Lost in Time(11)
“What exactly are you saying?” Tom asked.
Levy pointed to Sam. “We have one advantage here, gentlemen. Our defendant is unique in one very important way: he is one of the inventors of Absolom.”
Elliott shrugged. “Why does that matter?”
“It might not,” Levy said. “But the question is: what if it does? What if, by the act of creating Absolom, Sam is somehow tethered to it in ways we don’t understand, by some connection of quantum entanglement or a space-time mechanism we don’t fully understand? And what if, by sending him through Absolom, we somehow break the causality bridge that created our entire present existence? What if, by sentencing Sam to Absolom, we’re sentencing our entire present reality to nonexistence? Is that a chance the world can take? To punish one man and his daughter for a crime of passion—a crime we intend to sow doubt about as well?”
Elliott rolled his eyes. “That’s not even scientifically accurate.”
“Does it have to be?”
“Yes,” Elliott said, “it has to be.”
“This is a court of law, Dr. Lucas, not a laboratory. The laws of quantum physics are a bit player in the great experiment of justice. Do you know what the prevailing force is in a courtroom?”
Sam sensed that this was another rhetorical question. They were getting a real preview of Levy’s courtroom performance skills. Elliott, however, took the bait, instantly answering: “Truth.”
“Fear,” Levy shot back.
Elliott’s eyebrows bunched together. “Fear?”
“Fear, Dr. Lucas. Everyone in that courtroom is scared of something. The defendant is afraid of being convicted. Myself, I’m scared of losing—because losing trial attorneys become former trial attorneys. The DA is scared of losing, too. Because superstar DAs become attorney generals and, if they’re lucky, senators, governors, and occasionally presidents. They’re thinking about their book deal, too—and who will play them in the miniseries. The judge is thinking about their next appointment. Or election. The jury is thinking about their own reputation. In the paper and on TV, they’ll be anonymous—juror number three and juror number nine—but let’s face it: their identities will leak. Online discussion boards will be obsessed with every aspect of this trial, including the jurors. There will be a daily—even a real-time—dissection of every witness who takes the stand and every potential tell from those twelve men and women in the jury box. Their backgrounds will be exposed. Their potential biases analyzed.”
Elliott held his hands up. “I still don’t get it.”
“You’re looking at it like a scientist,” Levy said.
“I fail to see the flaw in that,” Elliott shot back.
Levy let the silence draw out. Sam thought it was to let Elliott’s momentum fade, which worked.

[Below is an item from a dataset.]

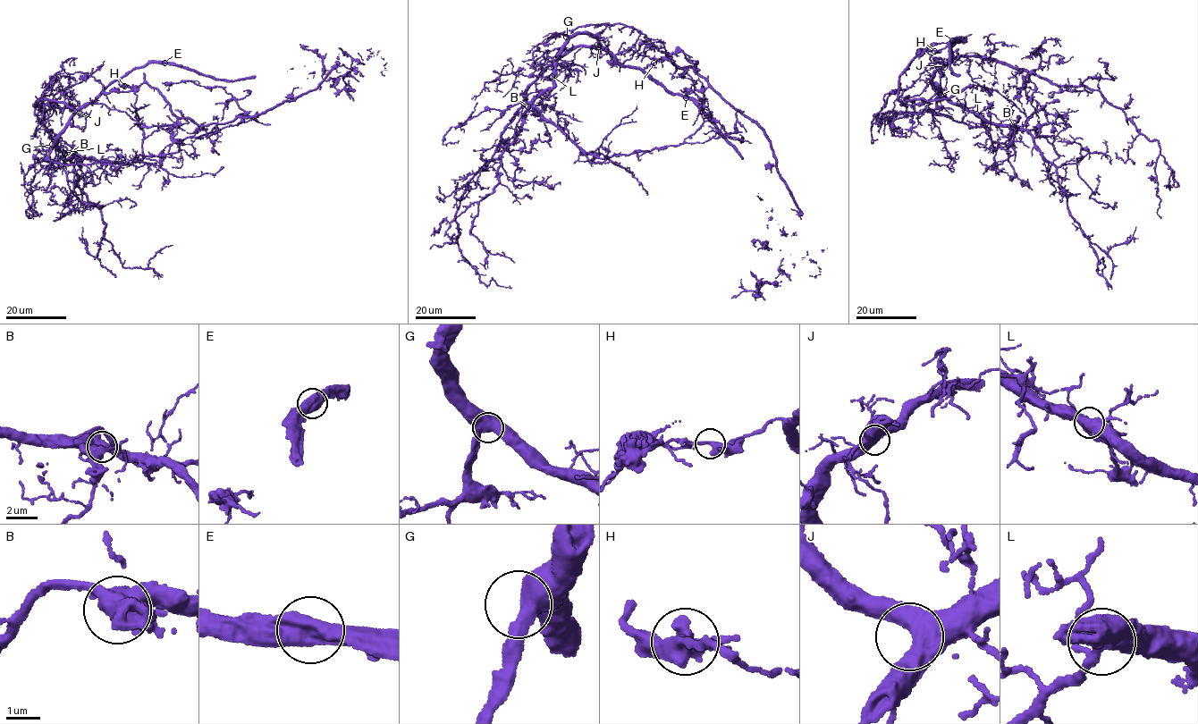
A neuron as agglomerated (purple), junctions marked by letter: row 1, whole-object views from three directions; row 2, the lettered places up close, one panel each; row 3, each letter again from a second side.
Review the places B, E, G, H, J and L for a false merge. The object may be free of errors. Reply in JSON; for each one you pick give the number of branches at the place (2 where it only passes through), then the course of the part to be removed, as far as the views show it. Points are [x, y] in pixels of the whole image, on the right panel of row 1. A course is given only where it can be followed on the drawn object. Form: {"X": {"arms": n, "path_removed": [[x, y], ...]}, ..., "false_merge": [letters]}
{"false_merge": []}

When Levy spoke again, his tone was almost reflective. “Gentlemen, let’s back up for a moment. Let’s look at this from the public’s point of view. Because ultimately, that’s the true court in which our first trial will be adjudicated.”
Levy spread his hands. “First, consider what the public knows about Absolom. It’s a machine that sends the world’s worst convicted criminals back in time. Serial killers. Terrorists. Genocidal dictators. War criminals. They go into the Absolom chamber, and in a flash, they are gone from this world, sent back in time, hundreds of millions of years in the past, to the age of the dinosaurs. They’ll be alone for the rest of their life. They’ll die a terrible death. And do you know what the worst part of it is?”
This time, Levy didn’t pause for dramatic effect. He pressed on. “The unknown. That’s Absolom’s true power. That’s why every person on Earth knows the phrase, ‘A fate worse than Absolom.’ Because no one knows for sure what exactly happens to those sentenced to Absolom. We just know they disappear from our world, and never come back. And that’s terrifying, even to the world’s worst criminals.”
Elliott rolled his eyes. “We know what happens to them.”
“How do you know?” Levy asked, his voice reflective.
“Entanglement proves—”
Levy quickly pointed at Elliott. “Exactly. Exactly, Dr. Elliott. Your entanglement data shows that Absolom payloads arrive in the past. And the reason the entire system works is that they don’t arrive in our past. Absolom activation branches our timeline. It makes a copy and it sends the criminal back to an alternate universe. A copy of our universe, where nothing they do can impact our reality. That’s why it’s safe, isn’t it? Because they’re utterly and truly gone from this universe. That’s why the public accepts it.”
“I wouldn’t say everyone accepts it,” Sam said.
“True,” Levy replied. “Every Absolom departure sparks protests. Since its introduction, the efforts to shut it down haven’t stopped. Because a lot of people think it’s too cruel and unusual. And even more people are, to some degree, afraid of this mysterious box. They like what it has done for society. They like getting rid of the world’s worst criminals. But they also fear it. And that fear is what we will use.
“Again, our question to the world will be: what if, in the case of Dr. Samuel Anderson, because he is one of the six inventors of Absolom, he’s entangled with it in a unique way? What if, by trying to tear him from this universe, it rips the very fabric of our reality? Can the world take that chance? Would you risk ending everything to punish one man?”